= YOUR INSTRUCTIONS =
Render everything from the start of the records down to and including the line containing "66: (182, 1005)" as a numbered list, skipping blank lines and omitting the pictures.

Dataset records
■ ■ ■

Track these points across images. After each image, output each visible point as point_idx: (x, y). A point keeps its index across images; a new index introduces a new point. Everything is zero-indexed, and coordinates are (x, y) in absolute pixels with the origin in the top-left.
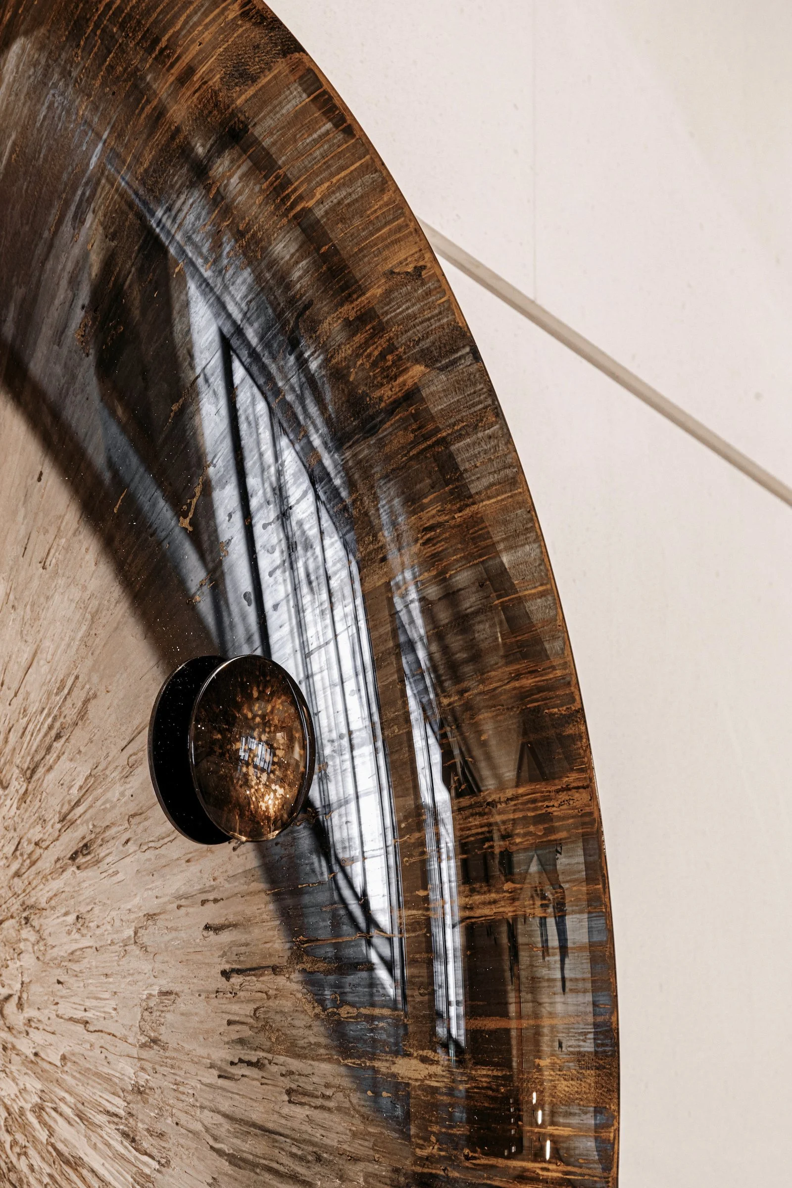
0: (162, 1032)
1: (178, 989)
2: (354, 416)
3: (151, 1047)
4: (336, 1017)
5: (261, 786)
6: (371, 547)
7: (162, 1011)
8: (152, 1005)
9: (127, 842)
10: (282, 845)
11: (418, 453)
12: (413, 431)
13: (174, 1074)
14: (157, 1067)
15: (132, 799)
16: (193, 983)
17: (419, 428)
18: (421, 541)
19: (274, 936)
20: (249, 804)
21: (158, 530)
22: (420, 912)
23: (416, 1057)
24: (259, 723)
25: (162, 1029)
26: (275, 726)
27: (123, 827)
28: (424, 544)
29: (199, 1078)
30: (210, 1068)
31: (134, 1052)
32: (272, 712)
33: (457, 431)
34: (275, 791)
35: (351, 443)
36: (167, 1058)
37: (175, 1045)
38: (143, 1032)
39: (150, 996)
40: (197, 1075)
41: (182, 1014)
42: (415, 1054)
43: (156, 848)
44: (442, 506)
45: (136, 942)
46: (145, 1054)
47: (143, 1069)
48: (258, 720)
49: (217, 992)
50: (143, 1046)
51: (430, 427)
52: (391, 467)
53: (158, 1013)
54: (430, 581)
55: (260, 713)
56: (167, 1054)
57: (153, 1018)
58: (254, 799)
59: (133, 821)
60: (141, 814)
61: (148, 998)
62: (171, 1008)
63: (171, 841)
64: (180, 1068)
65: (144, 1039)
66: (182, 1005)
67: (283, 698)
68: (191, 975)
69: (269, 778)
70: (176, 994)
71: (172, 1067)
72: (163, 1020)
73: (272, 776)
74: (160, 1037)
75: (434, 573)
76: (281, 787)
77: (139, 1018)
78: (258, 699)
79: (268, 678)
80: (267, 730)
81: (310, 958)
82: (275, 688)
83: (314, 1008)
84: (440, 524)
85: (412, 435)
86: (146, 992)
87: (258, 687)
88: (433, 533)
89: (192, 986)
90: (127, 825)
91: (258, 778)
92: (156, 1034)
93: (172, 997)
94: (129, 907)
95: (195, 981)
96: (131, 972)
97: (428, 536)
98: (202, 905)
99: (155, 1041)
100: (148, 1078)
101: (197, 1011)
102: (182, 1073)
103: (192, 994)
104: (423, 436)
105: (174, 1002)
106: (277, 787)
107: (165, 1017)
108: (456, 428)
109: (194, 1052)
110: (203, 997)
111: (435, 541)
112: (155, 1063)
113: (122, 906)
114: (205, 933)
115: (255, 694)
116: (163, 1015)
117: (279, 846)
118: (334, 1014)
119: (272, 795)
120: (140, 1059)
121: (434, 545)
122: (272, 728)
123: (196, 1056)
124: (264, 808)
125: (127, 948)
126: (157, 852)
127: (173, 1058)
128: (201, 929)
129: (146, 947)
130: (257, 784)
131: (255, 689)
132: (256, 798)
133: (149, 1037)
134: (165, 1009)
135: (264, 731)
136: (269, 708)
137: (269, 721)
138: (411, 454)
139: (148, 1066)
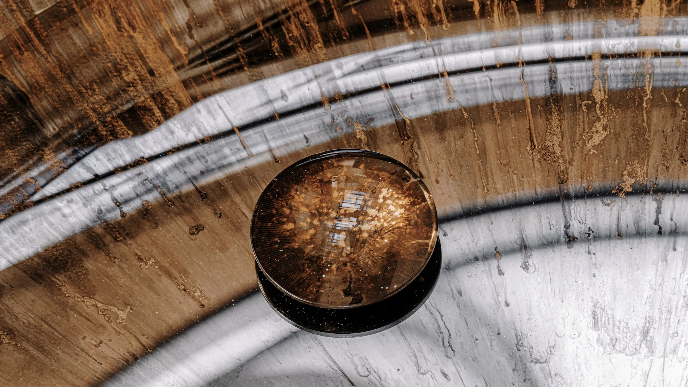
0: (635, 326)
1: (590, 304)
2: (9, 121)
3: (651, 341)
4: (605, 104)
5: (381, 215)
6: (140, 87)
7: (614, 324)
8: (609, 338)
9: (445, 375)
10: (438, 175)
11: (43, 45)
12: (22, 53)
13: (676, 309)
14: (671, 331)
15: (401, 370)
16: (583, 284)
17: (19, 48)
18: (131, 32)
19: (529, 182)
20: (399, 228)
21: (131, 350)
22: (495, 9)
23: (639, 9)
24: (320, 221)
25: (632, 324)
26: (321, 202)
27: (431, 380)
28: (134, 29)
29: (678, 276)
30: (666, 261)
31: (658, 362)
32: (307, 206)
33: (18, 6)
34: (385, 198)
35: (36, 121)
36: (660, 318)
37: (647, 307)
38: (636, 351)
39: (600, 342)
40: (675, 279)
41: (615, 298)
42: (636, 11)
43: (450, 336)
44: (94, 13)
45: (546, 361)
46: (659, 348)
47: (674, 351)
48: (316, 222)
49: (589, 253)
50: (651, 351)
51: (16, 36)
52: (59, 73)
53: (617, 330)
54: (169, 18)
55: (309, 220)
56: (657, 318)
57: (621, 337)
58: (394, 223)
59: (424, 368)
60: (416, 357)
61: (602, 345)
62: (610, 312)
63: (442, 316)
64: (670, 301)
65: (644, 350)
66: (606, 298)
67: (293, 193)
68: (574, 288)
69: (372, 207)
70: (595, 306)
71: (669, 311)
72: (623, 324)
73: (370, 203)
74: (640, 327)
75: (162, 15)
76: (380, 192)
77: (621, 355)
78: (294, 222)
79: (274, 211)
80: (325, 211)
81: (548, 138)
82: (284, 203)
83: (597, 132)
84: (113, 12)
85: (26, 54)
86: (596, 347)
87: (283, 223)
88: (122, 20)
89: (586, 286)
90: (428, 376)
91: (373, 220)
92: (638, 333)
93: (598, 312)
94: (511, 371)
95: (580, 282)
96: (576, 366)
97: (126, 25)
98: (503, 274)
99: (645, 333)
100: (683, 343)
101: (610, 280)
102: (674, 297)
103: (594, 285)
104: (26, 43)
105: (603, 310)
106: (381, 196)
107: (619, 321)
108: (15, 8)
109: (653, 282)
110: (595, 271)
111: (131, 17)
112: (668, 333)
113: (511, 380)
114: (531, 269)
115: (290, 226)
116: (617, 323)
117: (439, 179)
118: (602, 107)
119: (389, 202)
120: (665, 355)
121: (134, 18)
122: (324, 205)
123: (656, 280)
124: (402, 211)
125: (553, 373)
126: (453, 335)
127: (660, 309)
128: (527, 275)
129: (550, 347)
130: (379, 220)
131: (285, 227)
132: (392, 220)
133: (642, 342)
134: (611, 321)
135: (327, 214)
136: (304, 209)
137: (317, 209)
138: (44, 52)
139: (671, 343)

■ ■ ■

= RESPONSE =
1. Track these points across images. After each image, output each visible point as point_idx: (x, y). A point keeps its index across images; a new index introduces a new point. Everything is zero-indexed, and coordinates are (x, y) in absolute pixels with the origin in the top-left.
2. 0: (162, 1032)
3. 1: (178, 989)
4. 2: (354, 416)
5. 3: (151, 1047)
6. 4: (336, 1017)
7. 5: (261, 786)
8. 6: (371, 547)
9. 7: (162, 1011)
10. 8: (152, 1005)
11. 9: (127, 842)
12. 10: (282, 845)
13. 11: (418, 453)
14. 12: (413, 431)
15. 13: (174, 1074)
16. 14: (157, 1067)
17. 15: (132, 799)
18. 16: (193, 983)
19. 17: (419, 428)
20. 18: (421, 541)
21. 19: (274, 936)
22. 20: (249, 804)
23. 21: (158, 530)
24. 22: (420, 912)
25. 23: (416, 1057)
26. 24: (259, 723)
27. 25: (162, 1029)
28. 26: (275, 726)
29. 27: (123, 827)
30. 28: (424, 544)
31. 29: (199, 1078)
32. 30: (210, 1068)
33. 31: (134, 1052)
34. 32: (272, 712)
35. 33: (457, 431)
36. 34: (275, 791)
37. 35: (351, 443)
38. 36: (167, 1058)
39. 37: (175, 1045)
40. 38: (143, 1032)
41. 39: (150, 996)
42. 40: (197, 1075)
43. 41: (182, 1014)
44. 42: (415, 1054)
45. 43: (156, 848)
46. 44: (442, 506)
47. 45: (136, 942)
48. 46: (145, 1054)
49. 47: (143, 1069)
50. 48: (258, 720)
51. 49: (217, 992)
52. 50: (143, 1046)
53. 51: (430, 427)
54. 52: (391, 467)
55. 53: (158, 1013)
56. 54: (430, 581)
57. 55: (260, 713)
58. 56: (167, 1054)
59. 57: (153, 1018)
60. 58: (254, 799)
61. 59: (133, 821)
62. 60: (141, 814)
63. 61: (148, 998)
64. 62: (171, 1008)
65. 63: (171, 841)
66. 64: (180, 1068)
67. 65: (144, 1039)
68. 66: (182, 1005)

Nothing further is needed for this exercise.